Banana Pudding Pound Cake



 


If you love the comforting flavors of old-fashioned banana pudding and the rich, buttery texture of pound cake, this Banana Pudding Pound Cake is the best of both worlds. Moist, tender, and layered with banana flavor, this dessert is a showstopper for potlucks, Sunday suppers, and holiday gatherings. With its creamy pudding base, ripe bananas, and sweet glaze, it’s a recipe that feels both nostalgic and indulgent.

Why You’ll Love This Recipe

This pound cake isn’t just delicious—it’s unforgettable because it’s:

  • Moist & flavorful – Pudding mix keeps the cake soft and tender.

  • Banana lover’s dream – Packed with fresh bananas and rich banana pudding.

  • Great for gatherings – Serves a crowd and looks beautiful on any dessert table.

  • Make-ahead friendly – Tastes even better the next day as the flavors deepen.

If you want a dessert that wows without complicated steps, this cake will quickly become a favorite in your baking rotation.

Ingredients You’ll Need

  • 1 cup unsalted butter, softened

  • 2 cups sugar

  • 4 large eggs

  • 3 ripe bananas, mashed

  • 1 teaspoon vanilla extract

  • 3 cups all-purpose flour

  • 1 box (3.4 oz) instant banana pudding mix

  • 1 teaspoon baking powder

  • ½ teaspoon baking soda

  • ½ teaspoon salt

  • 1 cup sour cream

  • ½ cup milk

Optional glaze:

  • 1 cup powdered sugar

  • 2–3 tablespoons milk

  • ½ teaspoon vanilla extract

Step-by-Step Instructions

  1. Preheat & prep – Preheat oven to 350°F (175°C). Grease and flour a bundt or tube pan.

  2. Cream butter & sugar – In a large bowl, beat butter and sugar until light and fluffy.

  3. Add eggs & bananas – Mix in eggs one at a time, then stir in mashed bananas and vanilla.

  4. Mix dry ingredients – In a separate bowl, whisk together flour, banana pudding mix, baking powder, baking soda, and salt.

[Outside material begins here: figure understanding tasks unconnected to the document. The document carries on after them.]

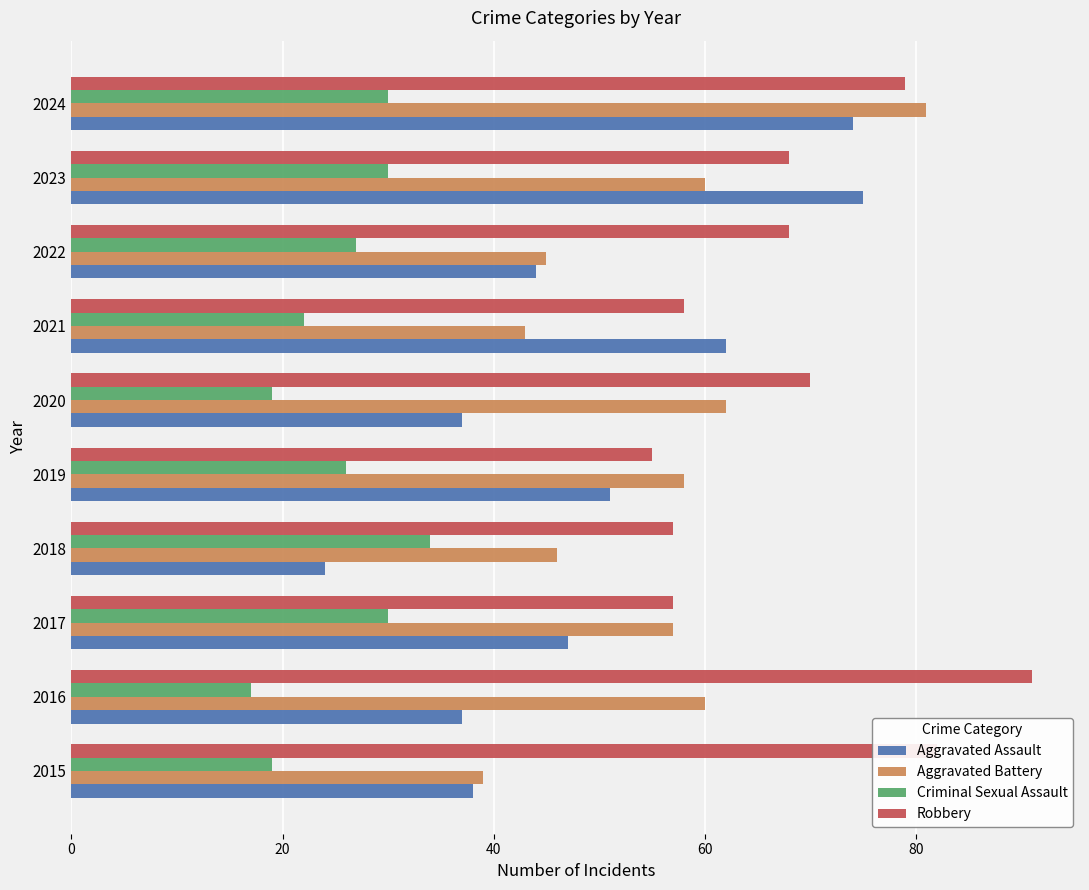

The Criminal Sexual Assault series shows 53 at 2018. True or false?

False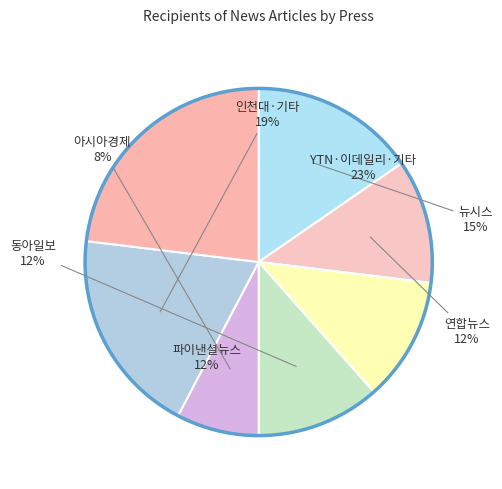

Which category has the smallest portion of the pie?

아시아경제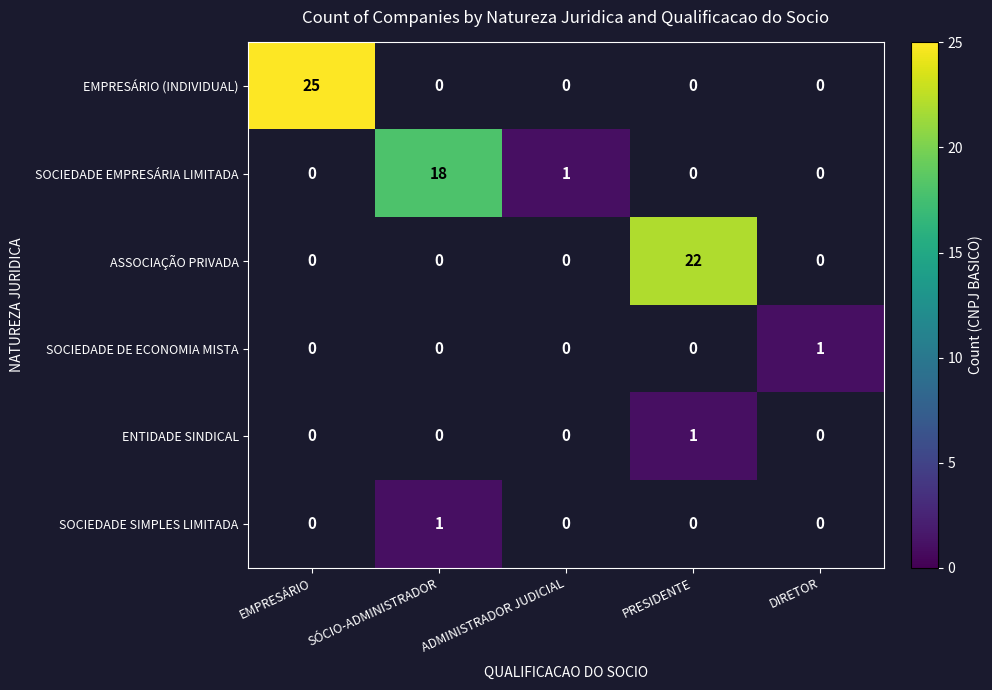

The value of SOCIEDADE SIMPLES LIMITADA at SÓCIO-ADMINISTRADOR is 1. True or false?

True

  5. Combine wet & dry – Alternate adding dry mixture with sour cream and milk into the butter mixture, beginning and ending with dry ingredients. Mix until just combined.

  6. Bake – Pour batter into prepared pan. Bake for 60–70 minutes, or until a toothpick inserted in the center comes out clean.

  7. Cool & glaze – Let cake cool in the pan for 10 minutes, then invert onto a wire rack. Once cooled, drizzle with glaze if desired.

Tips for Success

  • Use ripe bananas – The riper the bananas, the sweeter and more flavorful the cake.

  • Don’t overmix – Overmixing leads to a dense cake. Mix until ingredients are just combined.

  • Check doneness early – Pound cakes can bake differently depending on pan type; start checking at 55 minutes.

  • Make it special – Add crushed vanilla wafers or a dollop of whipped cream on each slice for a nod to traditional banana pudding.

Serving Suggestions

Serve this Banana Pudding Pound Cake with a scoop of vanilla ice cream or fresh whipped cream. It’s perfect for brunch tables, potlucks, or as a sweet ending to a family dinner.

Final Thoughts

Moist, flavorful, and full of Southern charm, this Banana Pudding Pound Cake is a dessert that combines two beloved classics into one irresistible treat. Whether you bake it for family, friends, or a festive occasion, it’s guaranteed to be a hit every time.